A Letter from Rick Sontag, President and Founder of Brain Tumor Network
It’s amazing to see how BTN has developed into a major resource for brain tumor patients. In 2014 we started with just a concept and hired one nurse navigator to start the program. Now we soon will have a staff of 20 dedicated professionals. Over the last two years we’ve developed new systems and tools that allow our staff to locate the proper resources for patients much faster. This means we can now serve many more patients. So we’re getting the word out more broadly with a major marketing campaign.
Already we are the largest brain tumor patient support organization of its kind in the US. We are approaching 2000 patients served, almost a third of which are referred to us from medical service providers. Now we’re ramping up more, including our expansion to handle pediatric brain tumor patients.
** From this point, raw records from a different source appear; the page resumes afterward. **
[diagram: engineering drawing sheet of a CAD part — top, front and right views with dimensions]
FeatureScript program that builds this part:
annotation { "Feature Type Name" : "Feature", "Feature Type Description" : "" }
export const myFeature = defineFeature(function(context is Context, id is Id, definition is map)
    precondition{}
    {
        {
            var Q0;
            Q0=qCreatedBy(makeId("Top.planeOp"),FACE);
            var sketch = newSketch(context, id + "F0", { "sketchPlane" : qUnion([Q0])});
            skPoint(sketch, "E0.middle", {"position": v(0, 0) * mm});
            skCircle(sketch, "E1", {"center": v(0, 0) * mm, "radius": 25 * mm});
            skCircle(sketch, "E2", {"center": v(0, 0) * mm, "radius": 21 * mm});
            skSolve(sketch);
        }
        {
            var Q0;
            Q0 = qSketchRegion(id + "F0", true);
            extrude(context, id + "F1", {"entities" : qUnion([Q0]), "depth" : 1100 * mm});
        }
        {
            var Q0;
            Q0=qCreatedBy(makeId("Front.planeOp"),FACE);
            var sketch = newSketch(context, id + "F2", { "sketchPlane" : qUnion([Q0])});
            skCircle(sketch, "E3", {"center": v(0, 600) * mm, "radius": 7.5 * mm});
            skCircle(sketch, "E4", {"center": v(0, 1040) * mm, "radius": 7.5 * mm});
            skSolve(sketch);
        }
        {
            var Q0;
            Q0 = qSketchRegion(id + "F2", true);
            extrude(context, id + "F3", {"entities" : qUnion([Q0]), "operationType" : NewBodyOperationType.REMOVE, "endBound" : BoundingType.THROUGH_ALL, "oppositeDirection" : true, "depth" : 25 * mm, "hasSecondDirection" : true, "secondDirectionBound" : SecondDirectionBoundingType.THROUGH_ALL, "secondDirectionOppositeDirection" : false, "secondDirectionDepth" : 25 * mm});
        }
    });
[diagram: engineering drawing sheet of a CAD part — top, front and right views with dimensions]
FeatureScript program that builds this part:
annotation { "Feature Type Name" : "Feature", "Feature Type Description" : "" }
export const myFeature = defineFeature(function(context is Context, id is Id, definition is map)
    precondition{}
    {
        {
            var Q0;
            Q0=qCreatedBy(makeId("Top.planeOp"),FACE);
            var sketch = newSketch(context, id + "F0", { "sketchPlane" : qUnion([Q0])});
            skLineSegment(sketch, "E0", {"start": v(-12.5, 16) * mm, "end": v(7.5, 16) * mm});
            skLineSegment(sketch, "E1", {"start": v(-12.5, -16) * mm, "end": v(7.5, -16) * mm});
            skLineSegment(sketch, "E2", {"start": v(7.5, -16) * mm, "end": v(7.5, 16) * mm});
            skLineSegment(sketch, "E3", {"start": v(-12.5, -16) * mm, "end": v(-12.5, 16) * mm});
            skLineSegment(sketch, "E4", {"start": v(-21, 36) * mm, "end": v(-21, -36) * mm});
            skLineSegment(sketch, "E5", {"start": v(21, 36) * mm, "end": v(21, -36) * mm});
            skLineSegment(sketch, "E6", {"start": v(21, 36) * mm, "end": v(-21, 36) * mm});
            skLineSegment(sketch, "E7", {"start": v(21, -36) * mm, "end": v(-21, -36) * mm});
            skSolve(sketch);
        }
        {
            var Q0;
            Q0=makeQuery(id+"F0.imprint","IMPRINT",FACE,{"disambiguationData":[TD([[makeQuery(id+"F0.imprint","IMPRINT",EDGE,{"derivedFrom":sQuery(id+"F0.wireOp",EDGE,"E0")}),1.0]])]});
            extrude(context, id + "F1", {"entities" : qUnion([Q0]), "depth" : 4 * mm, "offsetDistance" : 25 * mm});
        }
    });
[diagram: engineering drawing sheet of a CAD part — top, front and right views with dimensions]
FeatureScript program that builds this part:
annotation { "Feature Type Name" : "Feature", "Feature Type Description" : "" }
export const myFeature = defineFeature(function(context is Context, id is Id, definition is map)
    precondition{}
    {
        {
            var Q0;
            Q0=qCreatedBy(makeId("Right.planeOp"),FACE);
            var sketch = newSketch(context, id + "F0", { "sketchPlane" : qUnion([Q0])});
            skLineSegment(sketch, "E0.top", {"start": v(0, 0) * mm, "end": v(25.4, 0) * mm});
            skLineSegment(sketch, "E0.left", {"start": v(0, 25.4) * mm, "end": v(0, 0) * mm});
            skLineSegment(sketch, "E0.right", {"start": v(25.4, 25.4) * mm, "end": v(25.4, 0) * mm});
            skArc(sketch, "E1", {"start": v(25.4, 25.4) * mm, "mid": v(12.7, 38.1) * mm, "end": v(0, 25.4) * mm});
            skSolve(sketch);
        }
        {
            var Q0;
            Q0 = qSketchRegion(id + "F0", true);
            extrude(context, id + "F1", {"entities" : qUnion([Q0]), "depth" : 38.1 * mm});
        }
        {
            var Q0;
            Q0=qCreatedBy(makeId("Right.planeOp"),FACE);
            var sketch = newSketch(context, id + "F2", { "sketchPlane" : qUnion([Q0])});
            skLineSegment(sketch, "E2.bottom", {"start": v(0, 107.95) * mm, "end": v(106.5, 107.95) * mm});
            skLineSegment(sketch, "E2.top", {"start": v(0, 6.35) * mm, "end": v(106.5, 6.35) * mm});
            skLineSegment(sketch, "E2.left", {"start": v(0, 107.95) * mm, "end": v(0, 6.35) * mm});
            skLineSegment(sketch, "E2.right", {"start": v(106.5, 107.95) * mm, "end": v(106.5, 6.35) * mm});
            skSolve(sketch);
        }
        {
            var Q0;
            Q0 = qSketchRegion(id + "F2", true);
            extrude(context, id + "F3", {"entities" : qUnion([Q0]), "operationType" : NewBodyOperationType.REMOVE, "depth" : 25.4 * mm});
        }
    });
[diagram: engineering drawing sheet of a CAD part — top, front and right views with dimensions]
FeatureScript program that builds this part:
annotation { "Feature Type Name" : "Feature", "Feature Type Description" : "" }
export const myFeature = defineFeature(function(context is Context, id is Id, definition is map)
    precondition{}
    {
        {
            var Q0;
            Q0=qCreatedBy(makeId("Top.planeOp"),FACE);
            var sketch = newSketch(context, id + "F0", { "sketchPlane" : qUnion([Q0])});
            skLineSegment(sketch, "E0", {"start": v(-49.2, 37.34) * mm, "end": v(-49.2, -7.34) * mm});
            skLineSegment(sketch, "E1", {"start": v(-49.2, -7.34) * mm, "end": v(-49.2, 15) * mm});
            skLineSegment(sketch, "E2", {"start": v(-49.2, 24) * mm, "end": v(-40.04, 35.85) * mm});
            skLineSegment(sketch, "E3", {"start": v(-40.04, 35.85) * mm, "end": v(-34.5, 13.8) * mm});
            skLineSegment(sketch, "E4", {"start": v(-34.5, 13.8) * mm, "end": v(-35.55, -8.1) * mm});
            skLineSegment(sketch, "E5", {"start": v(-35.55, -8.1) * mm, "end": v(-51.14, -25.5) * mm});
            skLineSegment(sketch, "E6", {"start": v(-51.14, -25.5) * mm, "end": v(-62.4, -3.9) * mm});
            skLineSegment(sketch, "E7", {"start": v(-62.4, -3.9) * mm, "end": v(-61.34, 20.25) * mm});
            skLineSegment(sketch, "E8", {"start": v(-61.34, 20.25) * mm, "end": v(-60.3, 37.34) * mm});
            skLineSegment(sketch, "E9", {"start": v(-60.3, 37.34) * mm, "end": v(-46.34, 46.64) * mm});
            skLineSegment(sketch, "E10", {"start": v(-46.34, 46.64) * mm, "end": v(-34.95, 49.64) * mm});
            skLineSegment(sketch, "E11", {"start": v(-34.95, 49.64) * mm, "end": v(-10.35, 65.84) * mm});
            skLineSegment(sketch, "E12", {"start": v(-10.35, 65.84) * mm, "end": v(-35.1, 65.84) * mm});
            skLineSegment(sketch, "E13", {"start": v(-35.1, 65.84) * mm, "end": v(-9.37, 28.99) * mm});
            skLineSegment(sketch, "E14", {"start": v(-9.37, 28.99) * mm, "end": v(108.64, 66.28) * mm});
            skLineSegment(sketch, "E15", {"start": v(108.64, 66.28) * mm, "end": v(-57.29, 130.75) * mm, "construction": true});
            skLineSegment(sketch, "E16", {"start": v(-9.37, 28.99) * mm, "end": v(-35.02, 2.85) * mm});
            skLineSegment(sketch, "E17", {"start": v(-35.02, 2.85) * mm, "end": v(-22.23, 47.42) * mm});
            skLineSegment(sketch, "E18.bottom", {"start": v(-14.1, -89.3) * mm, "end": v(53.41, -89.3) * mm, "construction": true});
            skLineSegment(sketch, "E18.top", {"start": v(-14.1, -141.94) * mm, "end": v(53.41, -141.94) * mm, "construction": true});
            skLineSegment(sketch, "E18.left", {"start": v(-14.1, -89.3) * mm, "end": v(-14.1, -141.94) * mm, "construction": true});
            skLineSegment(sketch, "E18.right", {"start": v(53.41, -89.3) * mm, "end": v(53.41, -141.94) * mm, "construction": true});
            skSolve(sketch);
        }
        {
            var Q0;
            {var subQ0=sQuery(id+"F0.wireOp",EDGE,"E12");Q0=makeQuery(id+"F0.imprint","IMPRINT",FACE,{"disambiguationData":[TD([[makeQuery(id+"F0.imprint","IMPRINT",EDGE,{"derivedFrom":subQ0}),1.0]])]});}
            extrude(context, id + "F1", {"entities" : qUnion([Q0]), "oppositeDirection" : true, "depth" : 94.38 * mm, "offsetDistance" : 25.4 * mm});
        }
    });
Recently, it got more personal for me. One of my close relatives was just diagnosed with an unusual form of brain tumor. When I got the phone call telling me of the tumor diagnosis, it was obvious what to do to get help. I walked down the hall and gave the information about my relative to BTN. The BTN team quickly got on the case, and my relative will shortly be presented some options that would have been difficult for the average person to find. When I was confronted with the same situation with my wife Susan 26 years ago, it took me weeks to sort through information to find a treatment path. And then I was still unsure if I had made the right choice. That experience gave me the inspiration for BTN. It’s a thrill to see my dream turned into a reality.